Both are extremely bearish about US prospects, for a variety of reasons – political misguidance, trillions in debt, the continued papering over of liabilities, rising baby-boom retirement and health costs coming, unemployment, etc. Both see the dollar in deep trouble, gold rising for now, and no recovery relief in sight. The question is when the “next crisis” will unfold, and in what form.
Michael Peskin of Hudson Pilot, formerly of Morgan Stanley, an expert in pension and asset systems, points to a system of incentives that has created a financial industrial complex composed of congressional oversight, public employee unions and a banking system that has a stranglehold on fiscal and tax policy.
Roger Cass, an independent analyst with an extraordinary track record for seeing when countries are about to hit walls (he homered on Japan when the world thought it had figured out its own economic miracle), says failure is written all over Obama’s health care and other domestic agenda. The current leadership is without a functional compass, even if it knew which direction to take and had the resolve to take it, which he is convinced that Obama & Co. do not.
Cass just issued a report to clients that warned, among other things:
- The world is entering stage four of an ongoing global financial crisis, unfolding next in Euro sovereign debt. Unemployment, slow growth and protests will mark Europe’s near term future as the situation worsens.
- Developing countries will not be able to offset slowdowns in Europe and the US, but will suffer as trade demand slows, so there is no global rescue in the emerging (BRIC) countries.
- China is operating a real estate “Ponzi scheme” and a collapse in prices has already begun. “Across China dozens of so- called ‘Fabric Cities’, ‘Electronic Cities’, and ‘High Technology Cities’, hybrids of department stores, factory outlets, and distribution centers specializing in the named products, have vacancy rates of 50% or higher, with investors demanding the return of their investments from local governments and developers.

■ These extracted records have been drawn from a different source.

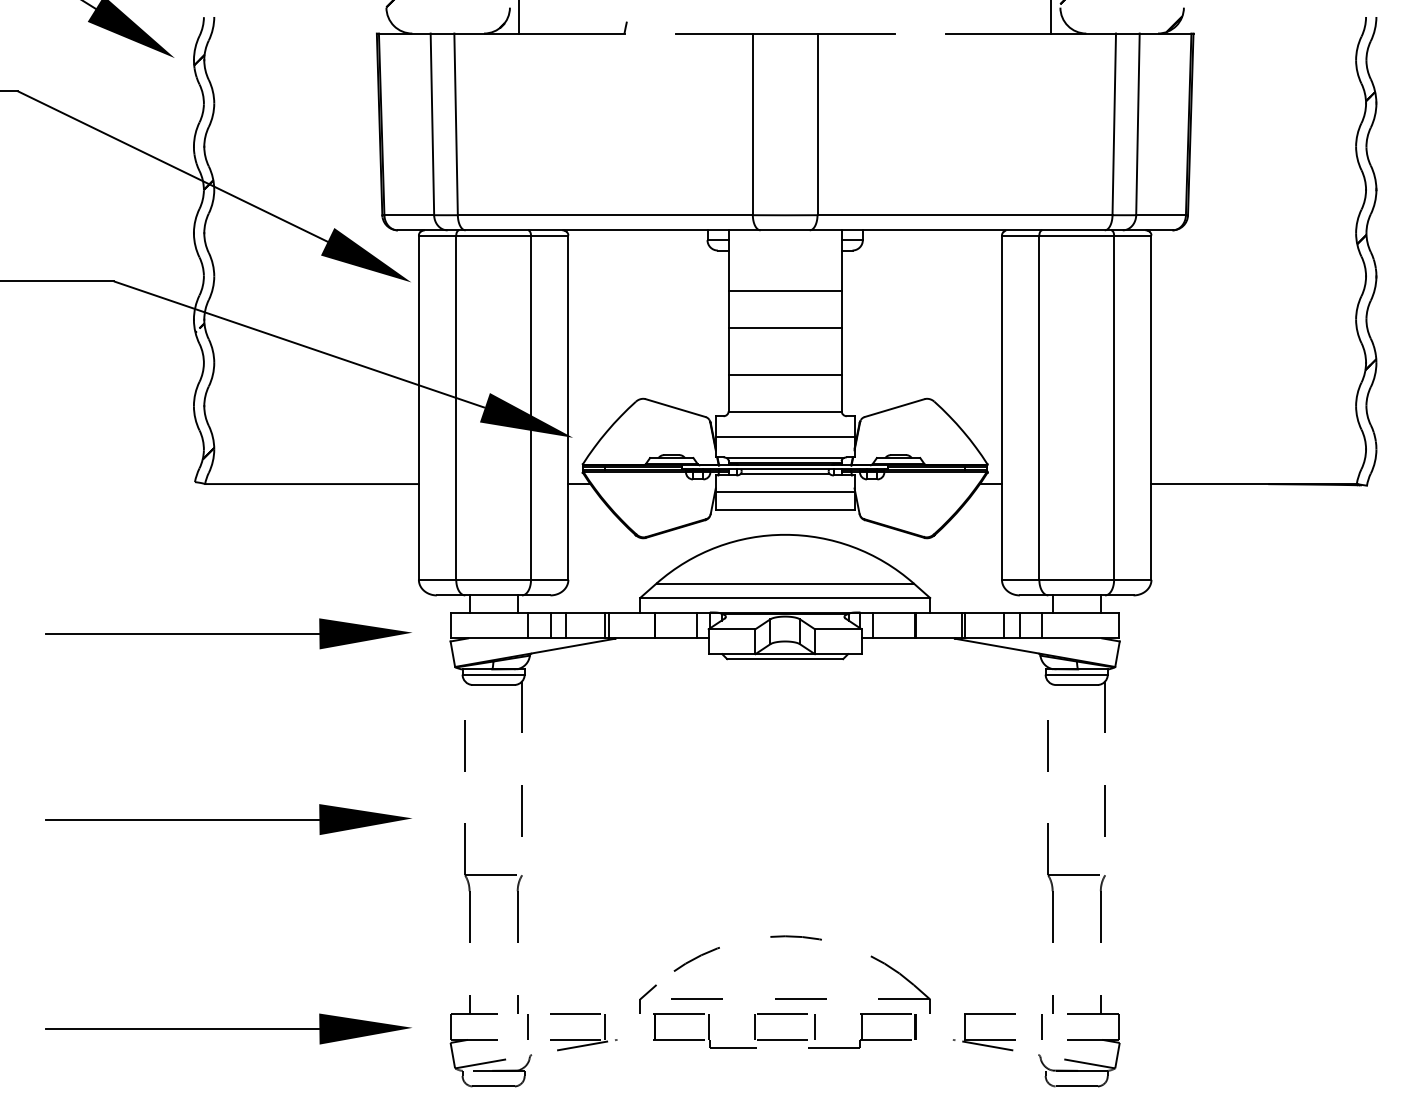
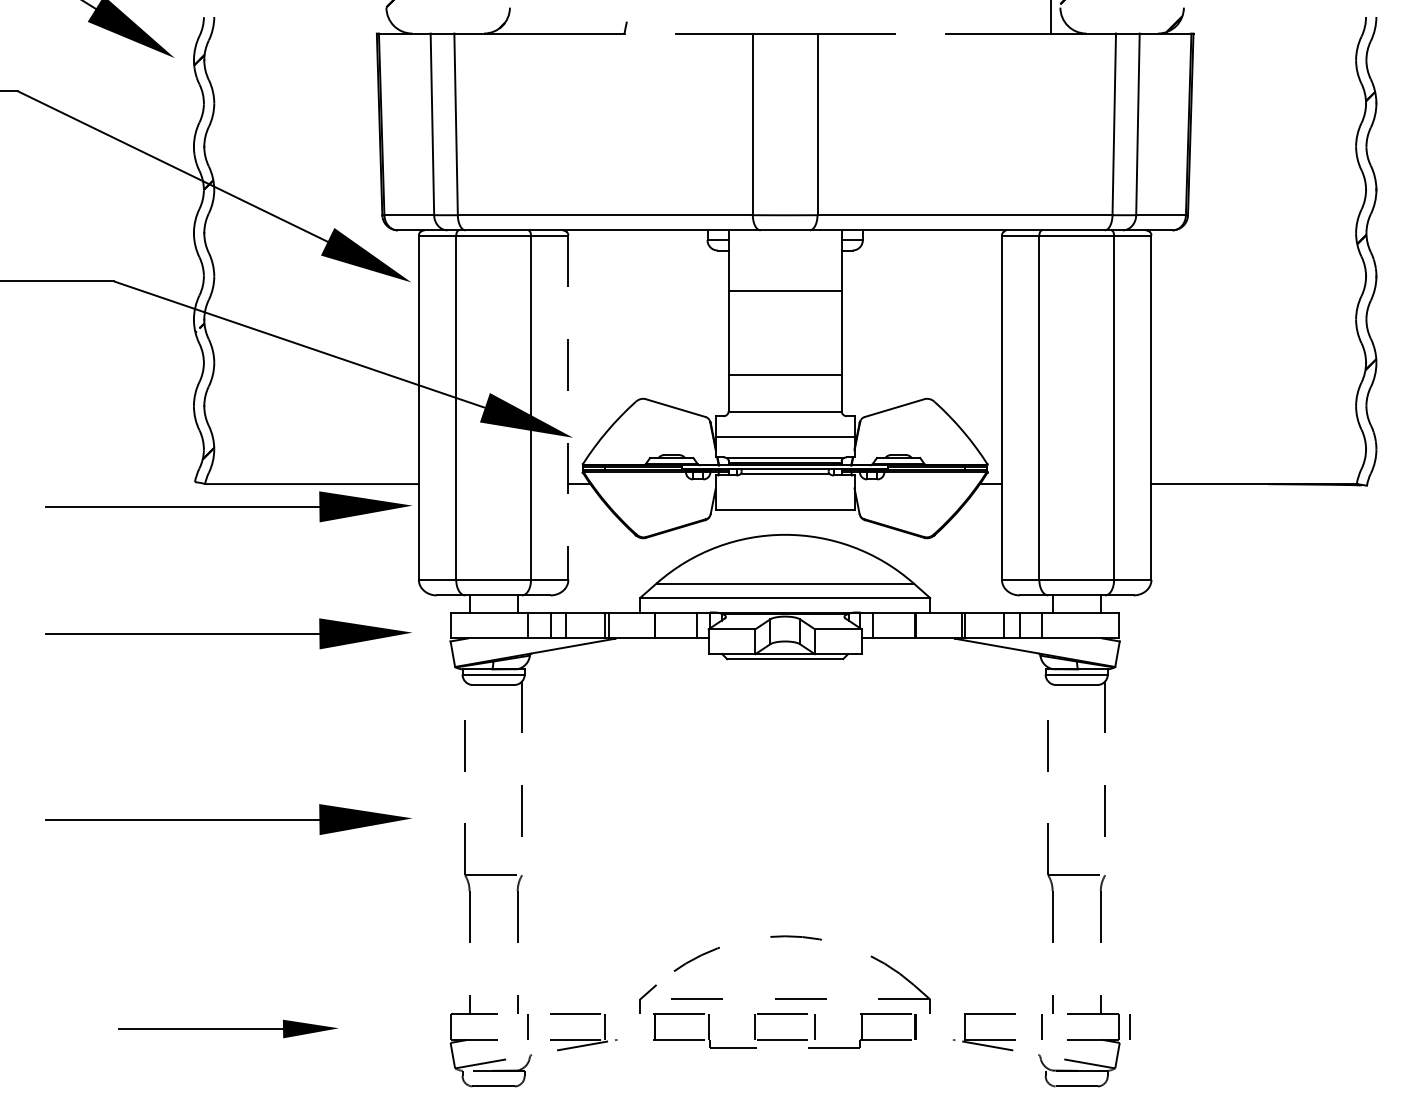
line at (519, 17): present -> none
line at (784, 327): present -> none
line at (568, 408): solid -> dashed
line at (784, 491): present -> none
part at (228, 506): none -> present
line at (1129, 1026): none -> present
part at (228, 1028) size: 367x32 px -> 221x20 px
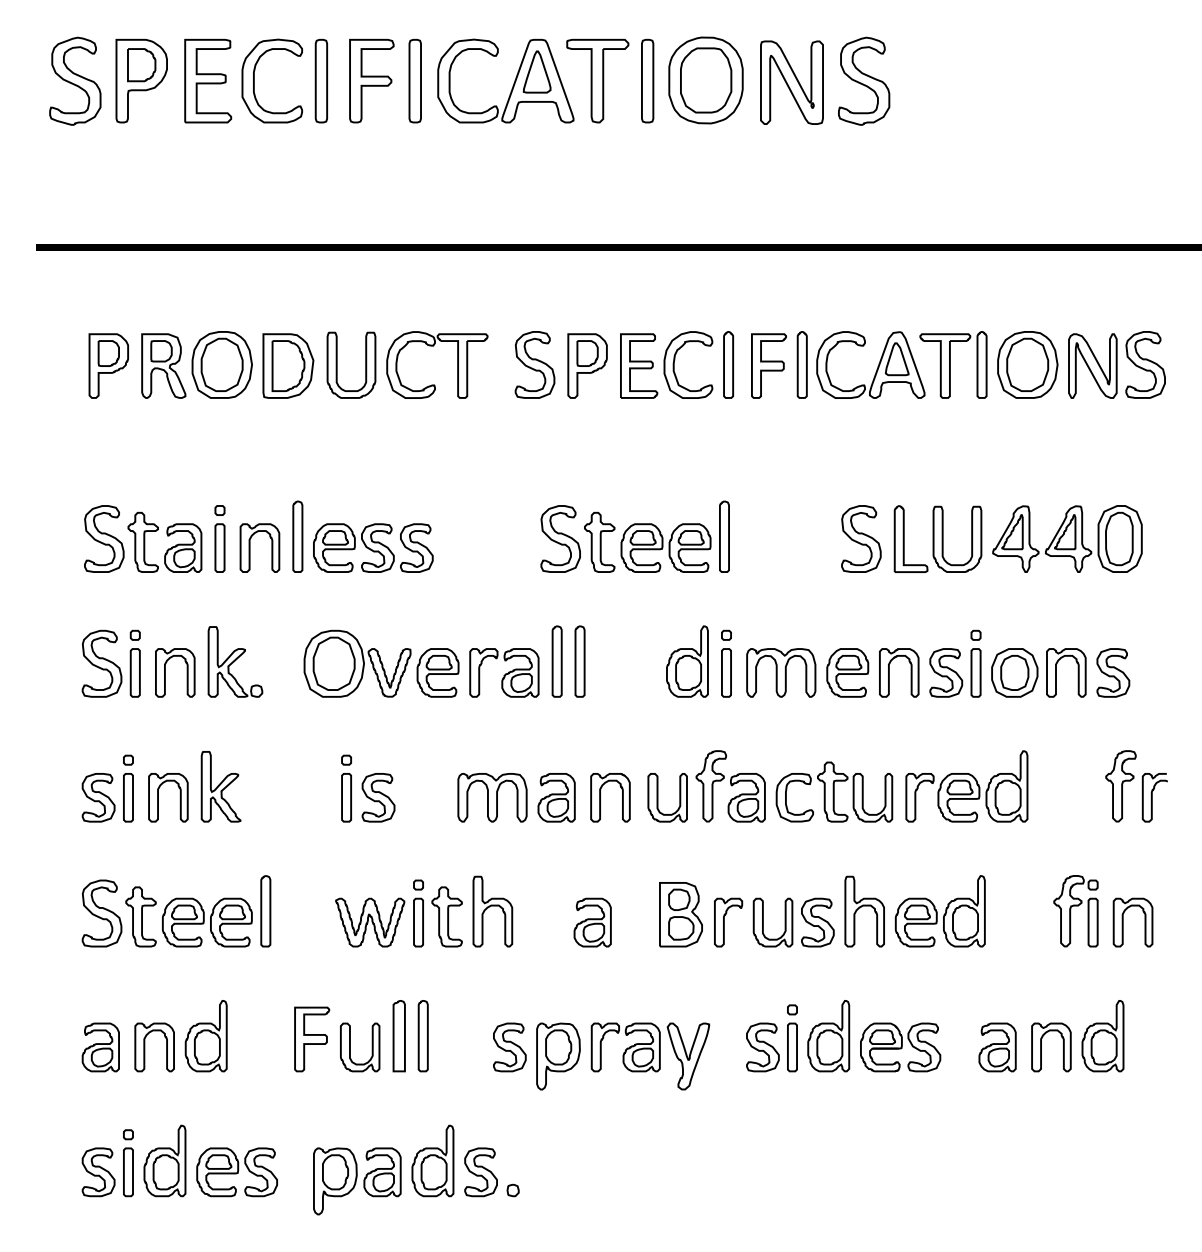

The process in which property values were driven ever higher by this Ponzi scheme of circular fraudulent transactions between local governments and corrupt bank loan officials and SOEs is now beginning to unwind.”
- We are about to go through a period of disinflation, but “…the massive stimulus programs and the eventual monetization of the accompanying record deficits by the U.S, European, Japanese, and Chinese governments to stave off financial collapse are setting the stage for a new round of rising global inflation, interest rates, and a weakening dollar.”
And he quoted Von Mises:
“There is no means of avoiding the final collapse of a boom brought about by credit expansion. The alternative is only whether the crisis should come sooner as a result of the voluntary abandonment of a further credit expansion, or later as a final and total catastrophe of the currency system involved”.
- Ludwig von Mises
These are just a few outtakes of a scathing and distressing report that prompt the fair question: what to do?
Peskin believes deflation is coming, and inflation will follow, as does Cass. Both are negative about stock markets, with a few exceptions, and both are bullish on Canada, and gold. While this may not seem conventional wisdom, in my experience it is likely to turn out to be wisdom after all, so I would ignore it only at my own risk. For further insight, track these guys down and ask your own questions.